According to estimates by the Centers for Disease Control, 17% of children between the ages of 2 and 9 years old are obese. There are numerous reasons for this, with a new report put out by the agency shedding light on why so many kids are packing on pounds – the consumption of fast food. [1]

In the U.S., more than 1 in 3 children and teens ages 2 to 19 will fill up on pizza, fried chicken, tacos or some other greasy fast-food item every day.
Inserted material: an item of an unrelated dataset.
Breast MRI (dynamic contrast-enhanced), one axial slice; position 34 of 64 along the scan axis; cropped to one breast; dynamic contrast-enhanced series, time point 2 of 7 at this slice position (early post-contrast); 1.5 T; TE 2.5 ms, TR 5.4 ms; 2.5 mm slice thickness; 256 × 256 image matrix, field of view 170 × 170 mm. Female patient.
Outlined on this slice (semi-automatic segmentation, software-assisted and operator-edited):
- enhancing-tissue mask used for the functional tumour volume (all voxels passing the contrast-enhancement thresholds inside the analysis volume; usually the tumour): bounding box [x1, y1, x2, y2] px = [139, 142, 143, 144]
The 5,000 kids surveyed by the CDC came from poor, middle-class, and wealthy families. [2]

The study found that:

  • 12.1% of these children will get more than 40% of their daily calories from eating fast-food.
  • Another 10.7% will eat 25% to 40% of their daily calories from Chicken McNuggets, Whoppers, and the like.
  • And 11.6% of youths will get fewer than 25% of their calories from chowing down at one of these restaurants.
  • Children who live just above the poverty line and below get about 12% of their daily calories from fast food
  • Children from working- and middle- class families get about 9% of their daily calories from fast-food
  • Poor children get about 8% of their calories from such establishments

The child’s weight didn’t appear to matter much, either.

  • Overweight youngsters and children of a healthy weight were about as likely to get at least one of their meals from a deep fryer or fat-filled grill every day.
  • Youths who were underweight or had a normal weight averaged 12.2% of their daily calories from fast-food.
  • Overweight children averaged about 11.6% and obese children averaged around 14.6%.

The good news – if you can call it that – is that the numbers are about the same as they were in the 1990’s, at least according to the report. [3]

“At least we’re not seeing it go up,” said one of the report’s authors, Cheryl Fryar.

Some other interesting findings from the survey include:

  • Teens got about 17% of their daily calories from fast-food, compared to about 9% of younger children.
  • Black, white, and Hispanic youth all got about 12% of their daily calories from eating at fast-food establishments.
  • Asians got significantly less of their calories by eating at the restaurants – around 8%.
  • Researchers surmise that fast-food hasn’t really caught on in Asian households, much to their benefit.

The CDC didn’t specify how many calories the survey participants actually ate, but past government studies have found that kids consume about 1,900 calories a day, which breaks down to about 245 daily calories from fast-food – about the equivalent of a basic McDonald’s hamburger.

Fast-food chains are trying to offer “healthier” menu items, but it’s still incredibly difficult to order a healthy meal from one of the restaurants. Many of the healthy options only sound healthy: a Premium Bacon Ranch Salad with Buttermilk Crispy Chicken from McDonald’s, for example, contains 490 calories, 29g of fat and 1,000mg of sodium, and that’s without the dressing. [4]

The best thing to do? Just avoid fast food completely if you can.